The Nokia N8 is considered to be one of the best Nokia phones. The casing of the Nokia N8 phone is anodized aluminum which comes in a variety of colors: silver white, green, dark grey, blue, and orange. The size of the mobile phone is 113.5 x 59 x 12.9 mm. The Nokia N8 weighs 135 grams with a battery. The screen of the N8 measures 3.5 inches, its resolution compiles 640 x 360 pixels. The phone’s screen supports 16.7 million colors that provide bright and vivid images.
The navigation of the Nokia N8 is presented with some physical keys including Power key, Menu key, Lock key, dedicated camera and volume keys, on-screen full keyboard and alphanumeric keypad. There is a finger touch support for text input and UI control. The handwriting recognition is available.
The camera of the Nokia N8 is wonderful. It is 12 megapixels with highly developed features. They involve Carl Zeiss lens, fullscreen 16:9 viewfinder, a Xenon flash, a face recognition feature, geo-tagging and auto focus. A zoom is 2x digital for still images and 3x for video.
The photo formats are JPEG and EXIF. The video recorder is also great. You can take clips in HD at 25 frames per second.
The Nokia N8 has a unique feature, i.e. the HDMI port. This feature helps users to view photo and video files on other devices for example on television or projectors. The files are showed in high-definition digital 720p resolution.

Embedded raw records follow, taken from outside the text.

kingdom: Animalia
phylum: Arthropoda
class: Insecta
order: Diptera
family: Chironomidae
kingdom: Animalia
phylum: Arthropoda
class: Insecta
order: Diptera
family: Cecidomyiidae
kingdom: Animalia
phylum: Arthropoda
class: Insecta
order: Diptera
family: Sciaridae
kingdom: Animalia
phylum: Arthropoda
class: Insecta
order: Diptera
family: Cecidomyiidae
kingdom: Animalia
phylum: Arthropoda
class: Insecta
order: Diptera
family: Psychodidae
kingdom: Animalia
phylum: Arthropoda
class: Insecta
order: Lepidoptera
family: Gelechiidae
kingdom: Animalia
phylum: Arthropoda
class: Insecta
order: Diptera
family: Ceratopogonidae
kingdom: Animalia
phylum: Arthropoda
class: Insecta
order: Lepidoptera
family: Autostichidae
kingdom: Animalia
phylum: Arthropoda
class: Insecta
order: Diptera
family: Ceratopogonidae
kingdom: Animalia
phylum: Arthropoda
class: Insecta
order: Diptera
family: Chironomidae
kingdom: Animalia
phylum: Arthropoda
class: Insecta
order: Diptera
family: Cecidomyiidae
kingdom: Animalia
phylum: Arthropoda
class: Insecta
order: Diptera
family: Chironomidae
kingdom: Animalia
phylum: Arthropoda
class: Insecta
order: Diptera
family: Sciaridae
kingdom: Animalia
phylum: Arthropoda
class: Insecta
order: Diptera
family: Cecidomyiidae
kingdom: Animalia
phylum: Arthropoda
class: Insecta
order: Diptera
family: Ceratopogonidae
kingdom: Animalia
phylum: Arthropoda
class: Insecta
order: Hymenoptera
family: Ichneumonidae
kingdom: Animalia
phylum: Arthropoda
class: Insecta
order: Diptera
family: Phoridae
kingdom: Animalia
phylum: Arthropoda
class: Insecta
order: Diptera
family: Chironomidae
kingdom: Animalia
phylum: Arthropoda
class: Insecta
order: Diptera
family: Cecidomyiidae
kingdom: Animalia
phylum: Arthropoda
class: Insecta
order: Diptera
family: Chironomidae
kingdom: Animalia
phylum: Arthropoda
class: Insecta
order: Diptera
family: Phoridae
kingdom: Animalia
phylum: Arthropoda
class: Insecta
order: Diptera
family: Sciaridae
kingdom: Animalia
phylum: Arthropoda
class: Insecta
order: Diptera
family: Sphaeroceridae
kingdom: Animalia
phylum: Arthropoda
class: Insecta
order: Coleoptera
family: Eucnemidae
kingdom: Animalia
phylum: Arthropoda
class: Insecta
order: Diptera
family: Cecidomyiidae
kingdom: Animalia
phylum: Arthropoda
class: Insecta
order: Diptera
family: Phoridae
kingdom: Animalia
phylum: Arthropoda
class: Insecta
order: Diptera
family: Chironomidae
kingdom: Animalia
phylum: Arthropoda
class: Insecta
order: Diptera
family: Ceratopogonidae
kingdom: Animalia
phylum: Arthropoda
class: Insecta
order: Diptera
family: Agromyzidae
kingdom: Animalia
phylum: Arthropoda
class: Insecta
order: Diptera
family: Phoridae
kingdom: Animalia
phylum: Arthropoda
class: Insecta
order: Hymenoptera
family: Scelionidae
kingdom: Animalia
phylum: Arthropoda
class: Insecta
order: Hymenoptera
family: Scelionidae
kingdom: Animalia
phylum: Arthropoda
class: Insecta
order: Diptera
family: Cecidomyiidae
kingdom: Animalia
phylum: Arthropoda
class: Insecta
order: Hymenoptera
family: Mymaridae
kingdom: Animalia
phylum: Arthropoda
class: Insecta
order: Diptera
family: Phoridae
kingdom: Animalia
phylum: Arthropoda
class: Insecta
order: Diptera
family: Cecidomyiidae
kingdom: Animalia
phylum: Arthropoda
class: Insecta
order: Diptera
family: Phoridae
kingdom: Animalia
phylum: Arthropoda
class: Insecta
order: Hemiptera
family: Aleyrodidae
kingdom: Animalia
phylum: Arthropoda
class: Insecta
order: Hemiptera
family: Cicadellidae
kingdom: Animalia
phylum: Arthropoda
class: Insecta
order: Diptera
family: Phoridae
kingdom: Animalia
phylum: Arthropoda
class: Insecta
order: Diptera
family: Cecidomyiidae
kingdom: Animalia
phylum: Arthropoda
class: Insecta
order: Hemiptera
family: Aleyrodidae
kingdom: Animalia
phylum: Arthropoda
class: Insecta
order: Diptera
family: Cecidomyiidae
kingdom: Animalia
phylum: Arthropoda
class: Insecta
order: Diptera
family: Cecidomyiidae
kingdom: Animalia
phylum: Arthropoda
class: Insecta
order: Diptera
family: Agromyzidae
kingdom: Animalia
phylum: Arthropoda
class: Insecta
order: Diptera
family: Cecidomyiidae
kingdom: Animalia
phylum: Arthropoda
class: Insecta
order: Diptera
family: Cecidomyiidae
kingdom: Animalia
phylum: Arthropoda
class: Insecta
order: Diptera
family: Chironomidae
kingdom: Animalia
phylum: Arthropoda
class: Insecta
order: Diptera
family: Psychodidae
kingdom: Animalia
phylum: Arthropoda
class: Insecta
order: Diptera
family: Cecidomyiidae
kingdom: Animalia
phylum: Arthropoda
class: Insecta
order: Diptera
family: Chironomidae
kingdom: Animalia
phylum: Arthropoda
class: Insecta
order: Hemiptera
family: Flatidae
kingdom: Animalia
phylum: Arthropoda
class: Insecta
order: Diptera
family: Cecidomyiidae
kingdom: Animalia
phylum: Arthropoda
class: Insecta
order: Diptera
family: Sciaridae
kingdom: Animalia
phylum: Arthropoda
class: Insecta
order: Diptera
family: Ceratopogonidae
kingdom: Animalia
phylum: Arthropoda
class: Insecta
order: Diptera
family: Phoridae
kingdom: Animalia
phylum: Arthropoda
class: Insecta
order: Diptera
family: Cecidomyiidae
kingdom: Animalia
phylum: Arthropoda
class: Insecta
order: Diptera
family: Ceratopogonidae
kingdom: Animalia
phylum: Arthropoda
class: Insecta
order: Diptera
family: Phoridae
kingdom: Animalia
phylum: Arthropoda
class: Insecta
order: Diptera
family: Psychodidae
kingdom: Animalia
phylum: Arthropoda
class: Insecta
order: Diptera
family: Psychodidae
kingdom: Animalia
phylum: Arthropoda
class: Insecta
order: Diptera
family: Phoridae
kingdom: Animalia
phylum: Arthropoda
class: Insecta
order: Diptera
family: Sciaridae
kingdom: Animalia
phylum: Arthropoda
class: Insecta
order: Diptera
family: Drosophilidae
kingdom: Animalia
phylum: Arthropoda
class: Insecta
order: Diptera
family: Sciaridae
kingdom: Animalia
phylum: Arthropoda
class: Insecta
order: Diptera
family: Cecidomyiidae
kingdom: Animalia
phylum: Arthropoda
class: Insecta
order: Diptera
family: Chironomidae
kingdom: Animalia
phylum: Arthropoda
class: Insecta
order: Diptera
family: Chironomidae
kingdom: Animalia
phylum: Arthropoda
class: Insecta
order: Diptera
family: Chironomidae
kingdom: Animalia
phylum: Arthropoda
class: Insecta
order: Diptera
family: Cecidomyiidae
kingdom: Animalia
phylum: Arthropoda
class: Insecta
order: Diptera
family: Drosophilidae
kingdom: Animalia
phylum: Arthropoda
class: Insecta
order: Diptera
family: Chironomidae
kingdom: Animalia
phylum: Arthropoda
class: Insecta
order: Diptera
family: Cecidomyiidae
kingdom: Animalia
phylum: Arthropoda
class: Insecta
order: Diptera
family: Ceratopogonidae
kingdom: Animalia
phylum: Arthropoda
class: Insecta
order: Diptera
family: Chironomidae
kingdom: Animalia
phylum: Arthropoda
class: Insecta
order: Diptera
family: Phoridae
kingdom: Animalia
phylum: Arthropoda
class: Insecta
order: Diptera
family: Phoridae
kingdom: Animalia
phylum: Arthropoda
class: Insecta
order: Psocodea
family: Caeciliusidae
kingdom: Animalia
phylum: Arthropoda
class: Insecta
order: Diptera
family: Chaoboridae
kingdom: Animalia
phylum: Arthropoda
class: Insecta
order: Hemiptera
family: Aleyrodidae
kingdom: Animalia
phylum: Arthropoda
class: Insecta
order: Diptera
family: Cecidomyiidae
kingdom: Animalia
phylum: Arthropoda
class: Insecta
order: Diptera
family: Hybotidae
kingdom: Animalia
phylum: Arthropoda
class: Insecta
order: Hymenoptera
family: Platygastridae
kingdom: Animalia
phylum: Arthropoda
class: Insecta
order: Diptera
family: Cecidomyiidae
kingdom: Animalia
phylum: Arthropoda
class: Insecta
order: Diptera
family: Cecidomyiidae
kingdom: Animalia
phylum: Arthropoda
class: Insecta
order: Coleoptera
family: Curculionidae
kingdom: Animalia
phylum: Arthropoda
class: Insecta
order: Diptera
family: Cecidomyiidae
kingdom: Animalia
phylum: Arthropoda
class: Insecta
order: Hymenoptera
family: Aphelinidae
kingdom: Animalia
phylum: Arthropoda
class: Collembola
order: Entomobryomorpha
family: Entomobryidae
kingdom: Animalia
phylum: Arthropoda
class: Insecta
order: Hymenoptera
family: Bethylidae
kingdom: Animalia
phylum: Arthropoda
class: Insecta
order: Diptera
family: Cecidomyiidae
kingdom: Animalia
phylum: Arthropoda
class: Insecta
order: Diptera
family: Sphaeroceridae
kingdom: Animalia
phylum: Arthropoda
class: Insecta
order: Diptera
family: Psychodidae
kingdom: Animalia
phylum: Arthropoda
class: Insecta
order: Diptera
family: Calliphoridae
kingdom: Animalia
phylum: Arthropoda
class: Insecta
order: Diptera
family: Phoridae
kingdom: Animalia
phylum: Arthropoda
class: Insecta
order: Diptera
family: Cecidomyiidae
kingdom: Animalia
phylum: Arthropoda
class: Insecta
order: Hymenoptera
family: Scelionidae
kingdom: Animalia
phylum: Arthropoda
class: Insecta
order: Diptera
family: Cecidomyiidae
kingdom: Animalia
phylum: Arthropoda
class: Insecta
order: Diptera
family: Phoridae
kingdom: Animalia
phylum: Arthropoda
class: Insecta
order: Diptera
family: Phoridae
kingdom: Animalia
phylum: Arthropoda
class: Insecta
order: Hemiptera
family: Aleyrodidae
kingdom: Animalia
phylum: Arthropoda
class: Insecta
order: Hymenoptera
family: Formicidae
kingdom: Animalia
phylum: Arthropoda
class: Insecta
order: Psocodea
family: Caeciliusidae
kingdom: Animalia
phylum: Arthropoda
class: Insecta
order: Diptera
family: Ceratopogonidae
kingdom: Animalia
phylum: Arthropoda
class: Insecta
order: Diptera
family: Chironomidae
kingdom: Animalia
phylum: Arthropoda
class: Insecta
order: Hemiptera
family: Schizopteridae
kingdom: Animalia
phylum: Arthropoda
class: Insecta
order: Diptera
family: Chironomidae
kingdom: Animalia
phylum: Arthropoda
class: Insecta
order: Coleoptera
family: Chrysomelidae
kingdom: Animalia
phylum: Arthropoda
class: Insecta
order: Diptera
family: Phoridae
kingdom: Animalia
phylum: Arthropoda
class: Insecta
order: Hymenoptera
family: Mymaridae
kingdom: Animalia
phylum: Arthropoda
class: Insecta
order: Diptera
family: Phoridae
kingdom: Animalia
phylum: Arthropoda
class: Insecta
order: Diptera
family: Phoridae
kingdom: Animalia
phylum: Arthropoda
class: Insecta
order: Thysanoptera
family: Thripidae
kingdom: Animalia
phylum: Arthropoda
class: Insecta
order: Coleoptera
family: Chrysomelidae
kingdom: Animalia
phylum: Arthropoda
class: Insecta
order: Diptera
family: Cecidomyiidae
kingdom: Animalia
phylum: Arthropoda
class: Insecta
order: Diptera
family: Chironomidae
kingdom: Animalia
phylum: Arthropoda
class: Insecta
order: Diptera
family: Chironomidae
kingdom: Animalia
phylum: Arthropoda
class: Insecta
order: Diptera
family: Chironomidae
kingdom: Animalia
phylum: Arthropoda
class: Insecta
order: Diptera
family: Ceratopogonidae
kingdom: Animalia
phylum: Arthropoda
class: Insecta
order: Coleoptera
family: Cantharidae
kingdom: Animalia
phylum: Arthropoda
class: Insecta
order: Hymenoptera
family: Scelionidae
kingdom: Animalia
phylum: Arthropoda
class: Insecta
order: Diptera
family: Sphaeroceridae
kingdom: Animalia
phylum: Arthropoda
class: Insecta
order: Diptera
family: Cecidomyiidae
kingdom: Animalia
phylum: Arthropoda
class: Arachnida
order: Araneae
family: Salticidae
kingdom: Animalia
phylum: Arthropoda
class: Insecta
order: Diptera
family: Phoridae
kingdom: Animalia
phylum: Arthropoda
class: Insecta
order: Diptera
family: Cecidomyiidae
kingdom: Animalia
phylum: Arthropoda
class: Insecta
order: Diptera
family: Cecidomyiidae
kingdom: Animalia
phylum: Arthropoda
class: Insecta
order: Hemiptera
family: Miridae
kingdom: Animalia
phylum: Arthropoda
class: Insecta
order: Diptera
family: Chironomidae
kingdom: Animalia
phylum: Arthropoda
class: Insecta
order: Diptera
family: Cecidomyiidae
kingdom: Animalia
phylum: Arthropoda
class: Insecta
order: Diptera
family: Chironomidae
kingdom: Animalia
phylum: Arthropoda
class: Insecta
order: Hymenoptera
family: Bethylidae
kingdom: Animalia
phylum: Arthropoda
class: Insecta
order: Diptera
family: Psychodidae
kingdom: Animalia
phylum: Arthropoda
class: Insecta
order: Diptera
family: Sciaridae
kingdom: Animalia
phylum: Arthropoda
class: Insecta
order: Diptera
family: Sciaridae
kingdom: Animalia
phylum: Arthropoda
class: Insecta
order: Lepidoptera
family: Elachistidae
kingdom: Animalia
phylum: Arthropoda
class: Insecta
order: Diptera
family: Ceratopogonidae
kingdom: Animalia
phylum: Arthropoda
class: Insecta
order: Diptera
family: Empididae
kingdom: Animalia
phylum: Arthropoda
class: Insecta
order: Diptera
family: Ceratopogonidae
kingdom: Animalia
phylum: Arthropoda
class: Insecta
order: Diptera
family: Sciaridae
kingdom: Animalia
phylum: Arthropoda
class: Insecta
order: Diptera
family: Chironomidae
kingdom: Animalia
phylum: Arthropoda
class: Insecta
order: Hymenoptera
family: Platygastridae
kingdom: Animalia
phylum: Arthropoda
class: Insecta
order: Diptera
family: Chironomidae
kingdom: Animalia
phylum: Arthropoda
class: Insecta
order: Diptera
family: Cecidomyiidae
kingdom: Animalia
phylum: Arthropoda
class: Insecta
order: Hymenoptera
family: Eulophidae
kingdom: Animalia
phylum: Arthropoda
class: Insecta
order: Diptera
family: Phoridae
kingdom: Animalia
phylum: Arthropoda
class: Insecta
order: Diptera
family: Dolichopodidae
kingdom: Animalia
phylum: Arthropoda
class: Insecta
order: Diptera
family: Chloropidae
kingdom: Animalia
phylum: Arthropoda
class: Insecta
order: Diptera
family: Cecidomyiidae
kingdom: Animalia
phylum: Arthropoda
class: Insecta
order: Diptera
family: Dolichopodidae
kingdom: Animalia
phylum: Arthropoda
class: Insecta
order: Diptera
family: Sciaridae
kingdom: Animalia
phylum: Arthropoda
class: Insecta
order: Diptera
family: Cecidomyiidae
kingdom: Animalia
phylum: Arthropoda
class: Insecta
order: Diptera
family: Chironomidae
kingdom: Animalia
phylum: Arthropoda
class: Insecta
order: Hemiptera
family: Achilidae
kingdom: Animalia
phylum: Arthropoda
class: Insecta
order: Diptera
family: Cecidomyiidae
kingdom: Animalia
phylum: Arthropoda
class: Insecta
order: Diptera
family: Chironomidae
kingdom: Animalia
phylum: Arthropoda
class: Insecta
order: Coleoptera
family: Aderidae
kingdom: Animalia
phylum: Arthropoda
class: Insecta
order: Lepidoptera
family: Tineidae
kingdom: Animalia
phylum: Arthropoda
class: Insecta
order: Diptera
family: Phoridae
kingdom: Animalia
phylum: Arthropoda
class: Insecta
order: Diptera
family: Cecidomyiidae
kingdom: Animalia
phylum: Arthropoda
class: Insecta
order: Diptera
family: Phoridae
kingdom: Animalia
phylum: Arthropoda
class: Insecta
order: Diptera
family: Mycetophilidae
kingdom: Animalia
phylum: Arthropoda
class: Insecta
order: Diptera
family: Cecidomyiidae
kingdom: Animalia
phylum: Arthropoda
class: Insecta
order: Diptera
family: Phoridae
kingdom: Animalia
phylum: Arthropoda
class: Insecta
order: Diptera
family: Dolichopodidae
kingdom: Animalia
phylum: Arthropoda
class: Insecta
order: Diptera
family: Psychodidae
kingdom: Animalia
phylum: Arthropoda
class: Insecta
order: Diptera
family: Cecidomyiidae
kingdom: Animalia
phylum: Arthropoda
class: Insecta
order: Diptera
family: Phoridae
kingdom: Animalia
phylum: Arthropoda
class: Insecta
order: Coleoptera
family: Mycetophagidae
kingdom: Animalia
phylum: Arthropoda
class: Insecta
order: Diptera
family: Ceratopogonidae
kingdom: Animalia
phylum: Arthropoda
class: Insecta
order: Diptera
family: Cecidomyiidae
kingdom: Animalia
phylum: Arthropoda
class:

Good news is that you do not need to subscribe for voice guided satellite navigation. It comes out of charge in the Nokia N8. So you can enter into Ove Maps without any problems. The Wi-Fi positioning is also possible, as well as an accelerometer and compass features are also included. The Nokia N8 is a nice device for taking when travelling.
The battery life of the N8 offers 720 minutes for GSM talk time and 350 minutes for WCDMA talk time. What concerns the stand-by mode the battery works up to 390 hours for GSM and 400 hours for WCDMA. They say that the battery will provide you with 50 hours of music playback.



Man, I bought a N900, a pretty expensive phone, maemo based – my 3rd. and last Nokia. Nokia deserves it’s downfall: they put phones on market, talking about the developing promisses, but they don’t give a decent support, and leaves us, costumers, hanging. My N900 GPS is unusable, it’s the worst GPS software of all time – an ancient version of OVI Maps, for maemo, which Nokia decided to not update. And drop every costumer that, like my, believed in Nokia’s false promisses of “maemo”.
The impression I had, in all my 3 Nokias (maemo, and symbian based) is this: you can use only half of the capabilities of the phone, due the software limits, and lack of support.
Will never buy a Nokia again.
Sounds like my experience with HTC. I have the HTC Touch Pro. At the much touted, but a total turd of a phone. My Nokia N95 was much, much better. I think I might go back to Nokia with this one. Only phone maker who has never let me down.